Excerpt provided:
------------------------------------------------------------------------

I've seen what happens when we don't get it right and I don't believe we should wait around for more failure. Let me give you an example - the fate of many kids in my constituency was underlined by a series of Ofsted inspections at primary schools which noted that although the head teacher was committed, the teaching staff excellent and the buildings refitted and refurbished, the children were still not attaining. 'Why?' they asked, and then answered their own question by noting that too many children arrive at school 'unable to speak in a sentence', 'unable to recognise a letter or a number' and 'are incapable of resolving differences without violence'.

I have subsequently learnt that there are evidence based programmes that can tackle these issues, and I have tried to bring them to Nottingham. However we can't afford to give them to everyone. We can only afford to put a third of the teenage mums and their children through the Family Nurse Partnership, a particularly well evidenced based programme from the States. We need more money in Nottingham North and throughout the country to stop these issues arising.

If the children are arriving at school unable to communicate, progress, or resolve differences, then the traditional model will have been to identify these children and to try and provide help to them – however sometimes it is too late. The sensitive window for emotional sensitivity and empathy lies within the first 18 months of life. Bruce Perry, an academic, has a story that illustrates this. A boy was routinely abandoned by his nanny morning to night for the first 18 months of his life before his working parents found out. By the age of 14, despite being well cared for in the interim, and a great deal of money spent in trying to treat his various problems, he was....

Rocking and humming to himself, friendless and desperately lonely and depressed: a boy who didn't want to make eye contact with other people, who still had the screaming, violent temper tantrums of a three-or-four year old; a boy who desperately needed the stimulation that his brain had missed during the first months of life.

It's just desperately sad. One of my recommendations is for regular and purposeful assessments to pick up issues like this early enough for something to be done about them. None of it is going to be particularly easy, but with political will it can be achieved.

Government needs to keep funding early intervention, and to increase expenditure. I recognise this and indeed for some complex programmes where interim predicative outcome measures can't be found then this is also the only choice. However if the market will invest in the good of the children, then I think we would be foolish to miss this opportunity. It's high time that investors reconnected with those who are more disadvantaged in society, and having a vested interest in improving their lot would be a good driving force. Ultimately if the investors don't like the rates of return that the Government and local areas will want to, and should, set cautiously, then this might not work. However I think it's worth a go to give all children the best chance they can, and I hope that the pilots that I recommend as a first step will demonstrate this.

------------------------------------------------------------------------

Data extract:

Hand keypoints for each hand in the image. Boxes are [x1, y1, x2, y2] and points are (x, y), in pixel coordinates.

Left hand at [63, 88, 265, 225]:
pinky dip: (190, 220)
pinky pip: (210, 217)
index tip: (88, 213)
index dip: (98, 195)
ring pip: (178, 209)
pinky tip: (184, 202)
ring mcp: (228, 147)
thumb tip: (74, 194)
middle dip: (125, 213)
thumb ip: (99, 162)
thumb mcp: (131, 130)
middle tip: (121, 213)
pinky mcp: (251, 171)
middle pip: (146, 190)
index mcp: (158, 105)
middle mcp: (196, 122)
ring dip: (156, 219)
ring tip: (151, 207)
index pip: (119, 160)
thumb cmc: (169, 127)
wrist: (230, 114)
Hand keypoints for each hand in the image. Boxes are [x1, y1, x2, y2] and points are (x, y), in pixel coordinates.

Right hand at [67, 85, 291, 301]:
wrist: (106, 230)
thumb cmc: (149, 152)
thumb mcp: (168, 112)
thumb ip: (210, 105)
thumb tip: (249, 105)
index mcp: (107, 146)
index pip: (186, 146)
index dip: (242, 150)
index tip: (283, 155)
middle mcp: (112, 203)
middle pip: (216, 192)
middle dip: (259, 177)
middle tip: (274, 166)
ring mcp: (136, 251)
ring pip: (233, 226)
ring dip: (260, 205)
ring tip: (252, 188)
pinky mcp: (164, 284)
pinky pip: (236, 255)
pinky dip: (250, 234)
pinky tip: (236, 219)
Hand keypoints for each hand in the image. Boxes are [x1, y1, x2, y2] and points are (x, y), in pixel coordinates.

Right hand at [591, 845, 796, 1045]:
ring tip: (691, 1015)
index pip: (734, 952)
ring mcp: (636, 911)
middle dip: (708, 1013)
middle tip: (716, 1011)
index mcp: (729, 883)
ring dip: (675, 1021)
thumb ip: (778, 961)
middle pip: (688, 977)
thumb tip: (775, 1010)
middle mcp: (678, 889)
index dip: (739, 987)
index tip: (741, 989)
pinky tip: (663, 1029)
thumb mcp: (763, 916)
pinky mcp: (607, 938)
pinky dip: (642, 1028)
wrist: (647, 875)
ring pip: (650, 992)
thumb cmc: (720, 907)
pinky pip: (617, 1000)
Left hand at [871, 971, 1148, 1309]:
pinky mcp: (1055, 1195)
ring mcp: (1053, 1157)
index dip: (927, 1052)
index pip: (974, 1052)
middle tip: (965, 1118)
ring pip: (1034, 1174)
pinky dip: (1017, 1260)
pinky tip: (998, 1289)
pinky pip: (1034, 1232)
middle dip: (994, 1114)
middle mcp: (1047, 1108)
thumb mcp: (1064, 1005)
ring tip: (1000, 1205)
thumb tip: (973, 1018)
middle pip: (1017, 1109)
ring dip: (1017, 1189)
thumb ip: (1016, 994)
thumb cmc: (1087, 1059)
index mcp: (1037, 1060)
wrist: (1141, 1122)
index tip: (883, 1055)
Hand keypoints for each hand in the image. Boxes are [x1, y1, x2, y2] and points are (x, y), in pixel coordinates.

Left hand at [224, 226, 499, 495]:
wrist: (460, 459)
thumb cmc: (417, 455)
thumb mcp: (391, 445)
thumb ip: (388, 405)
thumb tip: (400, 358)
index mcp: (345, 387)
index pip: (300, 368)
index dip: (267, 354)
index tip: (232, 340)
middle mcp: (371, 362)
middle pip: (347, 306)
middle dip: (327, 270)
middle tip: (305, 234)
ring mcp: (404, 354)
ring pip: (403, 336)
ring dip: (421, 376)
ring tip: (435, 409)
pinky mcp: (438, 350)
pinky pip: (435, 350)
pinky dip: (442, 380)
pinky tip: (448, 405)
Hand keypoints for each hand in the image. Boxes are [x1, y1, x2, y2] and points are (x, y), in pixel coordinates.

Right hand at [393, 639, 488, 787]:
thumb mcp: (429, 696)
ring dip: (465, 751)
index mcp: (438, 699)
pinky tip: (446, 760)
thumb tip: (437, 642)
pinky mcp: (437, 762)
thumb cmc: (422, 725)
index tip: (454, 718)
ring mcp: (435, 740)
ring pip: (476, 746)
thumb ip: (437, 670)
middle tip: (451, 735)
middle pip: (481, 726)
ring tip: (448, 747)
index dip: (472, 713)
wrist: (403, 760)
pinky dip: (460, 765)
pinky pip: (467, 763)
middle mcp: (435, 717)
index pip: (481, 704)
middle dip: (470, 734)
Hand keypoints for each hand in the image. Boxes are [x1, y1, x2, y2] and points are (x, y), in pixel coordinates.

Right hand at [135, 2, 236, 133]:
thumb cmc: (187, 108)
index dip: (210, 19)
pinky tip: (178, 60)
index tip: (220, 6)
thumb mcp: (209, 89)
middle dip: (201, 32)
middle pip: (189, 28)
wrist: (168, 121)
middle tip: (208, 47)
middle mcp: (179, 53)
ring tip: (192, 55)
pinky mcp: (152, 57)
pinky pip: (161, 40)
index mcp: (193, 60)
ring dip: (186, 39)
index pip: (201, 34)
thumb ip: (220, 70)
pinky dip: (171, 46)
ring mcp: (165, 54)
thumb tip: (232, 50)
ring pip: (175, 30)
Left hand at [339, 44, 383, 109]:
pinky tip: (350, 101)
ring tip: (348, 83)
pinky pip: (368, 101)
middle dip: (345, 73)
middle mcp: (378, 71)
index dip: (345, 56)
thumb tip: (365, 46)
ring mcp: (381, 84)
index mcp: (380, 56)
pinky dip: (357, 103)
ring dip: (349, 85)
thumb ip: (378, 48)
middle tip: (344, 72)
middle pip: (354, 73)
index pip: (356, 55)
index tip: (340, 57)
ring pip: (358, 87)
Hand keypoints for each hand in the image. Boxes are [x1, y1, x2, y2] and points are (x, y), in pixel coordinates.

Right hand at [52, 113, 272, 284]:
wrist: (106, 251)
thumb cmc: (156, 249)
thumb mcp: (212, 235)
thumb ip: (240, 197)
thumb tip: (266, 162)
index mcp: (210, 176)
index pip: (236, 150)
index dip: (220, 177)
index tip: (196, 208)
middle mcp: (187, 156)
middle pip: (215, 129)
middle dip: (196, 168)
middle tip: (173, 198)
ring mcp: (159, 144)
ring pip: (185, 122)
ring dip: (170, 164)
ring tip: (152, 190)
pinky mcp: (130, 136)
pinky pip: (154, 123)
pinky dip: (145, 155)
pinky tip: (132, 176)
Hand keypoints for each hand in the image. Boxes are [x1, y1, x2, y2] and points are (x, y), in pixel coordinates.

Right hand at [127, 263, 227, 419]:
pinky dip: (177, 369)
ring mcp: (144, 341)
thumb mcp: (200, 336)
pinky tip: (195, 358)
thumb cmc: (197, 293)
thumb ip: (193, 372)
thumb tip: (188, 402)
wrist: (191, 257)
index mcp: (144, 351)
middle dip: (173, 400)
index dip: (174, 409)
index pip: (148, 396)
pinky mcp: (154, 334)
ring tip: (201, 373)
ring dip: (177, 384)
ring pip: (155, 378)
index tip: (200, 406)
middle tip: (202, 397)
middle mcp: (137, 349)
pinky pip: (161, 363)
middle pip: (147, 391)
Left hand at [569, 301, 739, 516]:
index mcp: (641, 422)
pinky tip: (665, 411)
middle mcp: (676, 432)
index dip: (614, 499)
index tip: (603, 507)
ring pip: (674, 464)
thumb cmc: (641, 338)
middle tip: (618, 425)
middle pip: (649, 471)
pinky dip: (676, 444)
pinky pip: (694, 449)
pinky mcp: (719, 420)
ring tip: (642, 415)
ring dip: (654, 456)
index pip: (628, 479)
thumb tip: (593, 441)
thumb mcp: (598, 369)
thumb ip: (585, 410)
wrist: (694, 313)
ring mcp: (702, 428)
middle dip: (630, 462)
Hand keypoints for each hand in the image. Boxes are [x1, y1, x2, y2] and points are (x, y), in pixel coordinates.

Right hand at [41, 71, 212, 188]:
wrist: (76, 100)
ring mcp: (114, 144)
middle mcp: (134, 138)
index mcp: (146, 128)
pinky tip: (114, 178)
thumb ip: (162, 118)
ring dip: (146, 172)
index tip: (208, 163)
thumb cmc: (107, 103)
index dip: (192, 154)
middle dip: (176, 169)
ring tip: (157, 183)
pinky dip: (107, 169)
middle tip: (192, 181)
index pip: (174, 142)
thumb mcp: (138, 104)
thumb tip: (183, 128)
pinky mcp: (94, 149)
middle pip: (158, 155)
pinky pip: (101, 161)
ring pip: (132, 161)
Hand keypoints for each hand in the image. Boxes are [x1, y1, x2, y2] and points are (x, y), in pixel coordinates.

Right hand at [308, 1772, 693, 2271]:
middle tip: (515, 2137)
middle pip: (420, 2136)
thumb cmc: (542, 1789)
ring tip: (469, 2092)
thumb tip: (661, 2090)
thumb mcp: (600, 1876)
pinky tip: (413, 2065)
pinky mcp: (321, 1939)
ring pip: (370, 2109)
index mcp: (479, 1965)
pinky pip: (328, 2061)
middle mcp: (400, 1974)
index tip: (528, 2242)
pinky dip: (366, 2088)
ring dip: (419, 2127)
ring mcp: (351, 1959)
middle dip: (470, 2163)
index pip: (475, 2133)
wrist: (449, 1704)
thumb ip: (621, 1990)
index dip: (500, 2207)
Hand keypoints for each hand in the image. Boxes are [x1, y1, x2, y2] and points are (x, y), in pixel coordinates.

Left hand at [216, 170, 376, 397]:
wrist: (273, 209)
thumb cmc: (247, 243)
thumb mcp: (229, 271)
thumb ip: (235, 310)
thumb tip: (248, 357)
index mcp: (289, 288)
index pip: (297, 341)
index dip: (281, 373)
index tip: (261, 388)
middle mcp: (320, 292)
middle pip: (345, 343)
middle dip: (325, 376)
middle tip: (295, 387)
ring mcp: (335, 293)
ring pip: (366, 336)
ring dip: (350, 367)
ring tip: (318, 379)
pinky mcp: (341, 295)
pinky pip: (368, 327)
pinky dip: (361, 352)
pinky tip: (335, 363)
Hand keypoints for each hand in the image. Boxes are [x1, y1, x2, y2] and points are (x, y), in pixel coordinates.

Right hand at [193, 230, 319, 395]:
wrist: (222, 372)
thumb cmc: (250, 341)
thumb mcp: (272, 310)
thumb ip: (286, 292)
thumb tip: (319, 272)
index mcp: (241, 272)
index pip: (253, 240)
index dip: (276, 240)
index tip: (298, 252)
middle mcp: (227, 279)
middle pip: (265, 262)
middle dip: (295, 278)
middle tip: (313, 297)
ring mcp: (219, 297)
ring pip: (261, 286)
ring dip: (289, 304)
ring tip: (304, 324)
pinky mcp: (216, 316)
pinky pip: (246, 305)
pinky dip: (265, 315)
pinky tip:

------------------------------------------------------------------------

Rewrite the early intervention passage, starting at "Government needs to" and ending after "will demonstrate this.", with "investors" replaced by "backers".

Government needs to keep funding early intervention, and to increase expenditure. I recognise this and indeed for some complex programmes where interim predicative outcome measures can't be found then this is also the only choice. However if the market will invest in the good of the children, then I think we would be foolish to miss this opportunity. It's high time that backers reconnected with those who are more disadvantaged in society, and having a vested interest in improving their lot would be a good driving force. Ultimately if the backers don't like the rates of return that the Government and local areas will want to, and should, set cautiously, then this might not work. However I think it's worth a go to give all children the best chance they can, and I hope that the pilots that I recommend as a first step will demonstrate this.